These thinkers saw that some branches of the Government still kept up its preparations. Throughout the length of the land foundries were going up, and every improvement that science or experience could suggest was making in the construction of arms and ammunition; water-power, everywhere off the line of attack, was utilized for powder-mills and rope-walks; every cloth factory in the country was subsidized; and machinery of great variety and power was being imported on Government account. Over Richmond constantly hung a dense cloud of coal smoke; and the incessant buzz of machinery from factories, foundries and lathes, told of increased rather than abated effort in that branch of the Government. Then, too, the most perfect confidence was felt in the great strategic ability of General Johnston—who had already found that high level in the opinion of his countrymen, from which neither the frowns of government, the combination of cliques, nor the tongues of slanderers could afterward remove him.
They believed, too, in the pluck and dash of Beauregard; and, combining this with the outside activity, evident in every direction, felt there must be good and sufficient reason for the—to them—inexplicable quiet about the Potomac.
But perhaps the very worst feature was the effect of the victory upon the tone of the people at large. The very tongues that had wagged most impatiently at the first delay—that had set in motion the wild stories by which to account for it—had been the first to become blatant that the North was conquered. The minutest details of the fight were carried over the land, repeated at country courts and amplified at bar-room assemblages, until the common slang was everywhere heard that one Southron was equal to a dozen Yanks. Instead of using the time, so strangely given by the Government, in making earnest and steady strides toward increasing the army, improving its morale and adding to its supplies, the masses of the country were upon a rampage of boastfulness, and the notes of an inflated triumph rang from the Potomac to the Gulf.
In this regard the effect of the victory was most injurious; and had it not been for the crushing results—from a strategic point of view—that would have followed it, partial defeat might have proved a blessing in its place.
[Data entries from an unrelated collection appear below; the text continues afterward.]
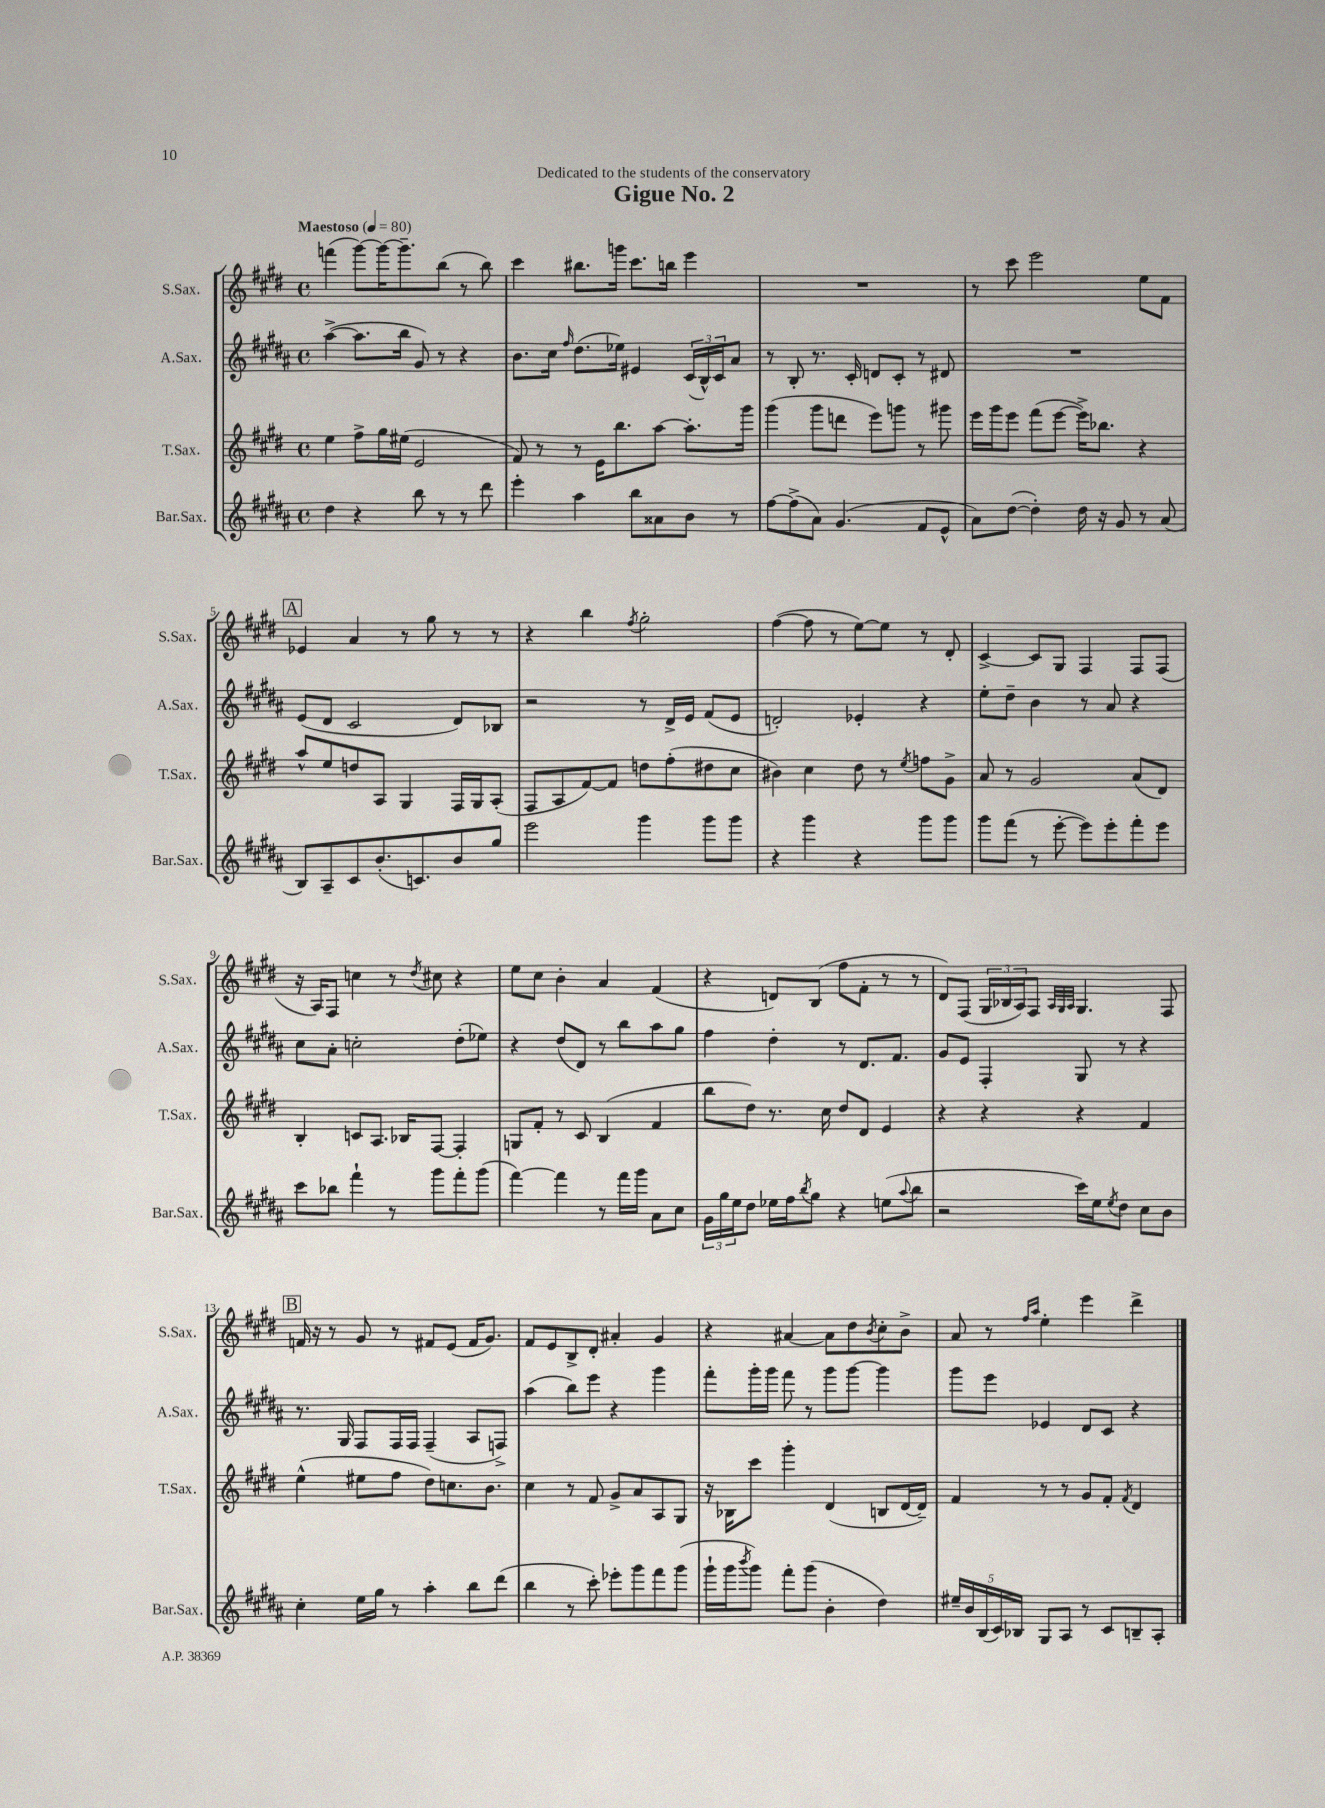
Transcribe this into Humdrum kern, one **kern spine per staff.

**kern	**kern	**kern	**kern
*staff4	*staff3	*staff2	*staff1
*clefG2	*clefG2	*clefG2	*clefG2
*k[f#c#g#d#a#]	*k[f#c#g#d#]	*k[f#c#g#d#a#]	*k[f#c#g#d#]
*M4/4	*M4/4	*M4/4	*M4/4
*met(c)	*met(c)	*met(c)	*met(c)
*MM80	*MM80	*MM80	*MM80
4dd#\	4ee\	([4aa#^\	(4fff\
4r	8ff#^\L	8.aa#\]L	[8ggg#\L)
.	16gg#\L	.	16ggg#\_K
.	(16ee#\JJ	16bb\Jk	8.ggg#~\]
8bb\	2e/	8g#/)	.
8r	.	8r	(8bb\J
8r	.	4r	8r
8ddd#\	.	.	8bb\)
=	=	=	=
4eee'\	8f#/)	8.b\L	4ccc#\
.	8r	.	.
.	.	16cc#\Jk	.
.	.	16qqff#/	.
4aa#\	8r	(8.dd#\L	8.bb#\L
.	16e\LK	.	.
.	8.bb\	16ee-\Jk)	16ggg\Jk
8bb\L	.	4e#/	8.ccc#\L
8a##\	[8aa\J	.	.
.	.	.	16bb\Jk
8b\J	8.aa'\]L	(24c#/LL	4eee\
.	.	24B^^/)	.
.	.	24c#/J	.
8r	.	8a#/J	.
.	16ggg#\Jk	.	.
=	=	=	=
[8ff#\L	(4ggg#\	8r	1r
(8ff#^\]	.	8B'/	.
8a#\J)	8ggg#\L	8.r	.
(4.g#/	8ddd\J	.	.
.	.	16c#'/	.
.	8eee\L)	8d/L	.
.	8ggg\J	8c#'/J	.
8f#/L	8r	8r	.
8e^^/J	8ggg#\	8d#/	.
=	=	=	=
8a#\L)	16eee\LL	1r	8r
.	16ggg#\J	.	.
([8dd#\J	8eee\J	.	8ccc#\
4dd#'\])	(8fff#\L	.	2eee\
.	[8eee\J	.	.
16dd#\	16eee^\]LK)	.	.
16r	8.bb-\J	.	.
8g#/	.	.	.
8r	4r	.	8ee\L
(8a#/	.	.	8f#\J
=	=	=	=
8B/L)	8aa^^/L	(8e/L	4e-/
8A#~/	8ee/	8d#/J	.
8c#/	8dd/	2c#/	4a/
(8.b'/	8A/J	.	.
.	4G#/	.	8r
8.c/)	.	.	.
.	.	.	8gg#\
8b/	16F#/LL	8d#/L)	8r
.	16G#/J	.	.
8gg#/J	(8A'/J	8B-/J	8r
=	=	=	=
2eee\	8F#/L	2r	4r
.	8A/	.	.
.	[8f#/)	.	4bb\
.	8f#/]J	.	.
.	.	.	8qff#/
4ggg#\	8dd\L	8r	2gg#'\
.	(8ff#'\	16d#^/LL	.
.	.	16e/JJ	.
8ggg#\L	8dd#\	(8f#/L	.
8ggg#\J	8cc#\J	8e/J	.
=	=	=	=
4r	4b#\)	2d'/)	([4ff#\
4ggg#\	4cc#\	.	8ff#\]
.	.	.	8r
4r	8dd#\	4e-'/	[8ee\L)
.	8r	.	8ee\]J
.	8qee/	.	.
8ggg#\L	8ff\L	4r	8r
8ggg#\J	8g#^\J	.	8d#'/
=	=	=	=
8ggg#\L	8a/	8ee'\L	[4c#^/
(8fff#\J	8r	8dd#~\J	.
8r	2g#/	4b\	8c#/]L
[8eee'\	.	.	8G#/J
8eee\]L)	.	8r	4F#/
8eee'\	.	8a#/	.
8fff#'\	(8a/L	4r	8F#/L
8eee\J	8d#/J)	.	(8F#/J
=	=	=	=
8ccc#\L	4B'/	8cc#\L	16r
.	.	.	16A/LK)
8bb-\J	.	8a#'\J	8F#/J
4fff#`\	8c/L	2cc'\	4cc\
.	8.A/J	.	.
8r	.	.	8r
.	16B-/LK	.	.
.	.	.	8qdd#/
8ggg#\L	[8F#/J	.	8cc#\
8fff#'\	4F#'/]	(8dd#'\L	4r
(8ggg#\J	.	8ee-\J)	.
=	=	=	=
[4fff#\)	8G/L	4r	8ee\L
.	8f#'/J	.	8cc#\J
4fff#\]	8r	(8dd#/L	4b'\
.	8c#/	8d#/J)	.
8r	(4B/	8r	4a/
16fff#\LL	.	8bb\L	.
16ggg#\JJ	.	.	.
8a#\L	4f#/	8aa#\	(4f#/
8cc#\J	.	8gg#\J	.
=	=	=	=
24g#\LL	8bb\L	4ff#\	4r
24gg#\	.	.	.
24ee\J	.	.	.
8dd#\J	8dd#\J)	.	.
16ee-\LL	8.r	4dd#'\	8d/L)
16ff#\J	.	.	.
8qbb/	.	.	.
8gg#\J	.	.	(8B/J
.	16cc#\	.	.
4r	8dd#/L	8r	8ff#\L
.	8d#/J	8.d#/L	8f#'\J
(8ee\L	4e/	.	8r
.	.	8.f#/J	.
8qqaa#/	.	.	.
8bb\J	.	.	8r
=	=	=	=
2r	4r	8g#/L	8d#/L)
.	.	8e/J	(8F#/J
.	4r	4F#'/	24G#/LL
.	.	.	24B-/
.	.	.	24A/J)
.	.	.	8F#/J
.	.	.	32qqA/LLL
.	.	.	32qqG#/
.	.	.	32qqA/JJJ
16ccc#\LL)	4r	8G#/	4.G#/
16ee\J	.	.	.
8qee/	.	.	.
8dd#\J	.	8r	.
8cc#\L	4f#/	4r	.
8b\J	.	.	8F#/
=	=	=	=
4cc#'\	(4ee^^\	8.r	16f/
.	.	.	16r
.	.	.	8r
.	.	16G#/	.
16ee\LL	8ee#\L	8F#/L	8g#/
16gg#\JJ	.	.	.
8r	8ff#\J	16F#/L	8r
.	.	16F#/JJ	.
4aa#'\	8dd#\L)	(4F#~/	8f#/L
.	8.cc\	.	(8e/J
8bb\L	.	8A#/L	16f#/LK
.	8.b\J	.	8.g#/J)
(8ddd#\J	.	8F^/J)	.
=	=	=	=
4bb\	4cc#\	(4aa#\	8f#/L
.	.	.	8e/
8r	8r	8bb\L)	8B^/
8ccc#'\)	8f#/	8eee\J	8d#'/J
8eee-'\L	8g#^/L	4r	4a#'/
8ggg#\	8a/	.	.
8fff#\	8A/	4ggg#\	4g#/
(8ggg#\J	8G#/J	.	.
=	=	=	=
16ggg#`\LL	16r	8fff#'\L	4r
16ggg#\J	16B-\LK	.	.
8qbbb/	.	.	.
8ggg#\J)	8ccc#\J	16ggg#'\L	.
.	.	16ggg#\JJ	.
8fff#'\L	4ggg#'\	8fff#\	[4a#/
(8ggg#\J	.	8r	.
4b'\	(4d#/	8ggg#\L	8a#\]L
.	.	[8ggg#\J	8dd#\
.	.	.	8qb/
4dd#\)	8B/L	4ggg#\]	8cc#'\
.	[16d#/L	.	8b^\J
.	16d#~/]JJ)	.	.
=	=	=	=
20ee#~/LL	4f#/	8ggg#\L	8a/
20b/	.	.	.
(20B/	.	.	.
.	.	8eee\J	8r
20c#/)	.	.	.
20B-/JJ	.	.	.
.	.	.	16qqff#/LL
.	.	.	16qqaa/JJ
8G#/L	8r	4e-/	4ee'\
8A#/J	8r	.	.
8r	8g#/L	8d#/L	4eee\
8c#/L	8f#'/J	8c#/J	.
.	8qf#/	.	.
8B~/	4d#/	4r	4ddd#^\
8A#'/J	.	.	.
==	==	==	==
*-	*-	*-	*-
The one, while it threw a gloom over the country, would have nerved the people to renewed exertion and made them look steadily and unwaveringly at the true dangers that threatened them. The other gave them time to fold their hands and indulge in a complacency, ridiculous as it was enervating.
They ceased to realize the vast resources of the Union in men, money and supplies; and more than all, they underrated the dogged perseverance of Yankee character. It was as though a young boxer, in a deadly conflict with a giant, had dealt a staggering blow; and while the Titan braced his every muscle for a deadlier gripe, the weaker antagonist wasted his time lauding his strength and feeling his biceps.
Meantime, the keen, hard sense of the Washington Government wasted no time in utilizing the reaction on its people. The press and the public clamored for a victim, and General Scott was thrown into its maw unhesitatingly. The old hero was replaced by the new, and General McClellan—whose untried and inexperienced talent could hardly have augured his becoming, as he did, the best general of the northern army—was elevated to his place to please the "dear public."
The rabid crowds of men and men-women—whose prurient curiosity had driven them to follow the great on-to-Richmond, with hopes of a first view of the triumphant entry of the Grand Army—soon forgot their uncomfortable and terrified scramble to the rear. They easily changed their whine of terror to a song of triumph; and New England Judiths, burning to grasp the hair of the Holofernes over the Potomac, pricked the flagging zeal of their male companions.
The peculiar error that they were fighting for the Union and the flag—so cruelly dissipated of late—threw thousands into the ranks; heavy bounties and hopes of plunder drew many more; and the still frequent interstices were filled with many an Irish-German amalgam, that was supposed to be peculiarly good food for powder.
And so the summer wore on, the demoralizing influence of the inaction in the camps of the South increasing toward its close. The affair at Leesburg, occurring on the 20th of October, was another brilliant success, but equally barren of results. It showed that the men would still fight as readily and as fiercely, and that their officers would lead them as gallantly, as before; it put a few hundred of the enemy hors de combat and maintained "the right of way" by the river to the South. But it was the occasion for another shout of triumph—perfectly incommensurate with its importance—to go up from the people; and it taught them still more to despise and underrate the power of the government they had so far successfully and brilliantly defied.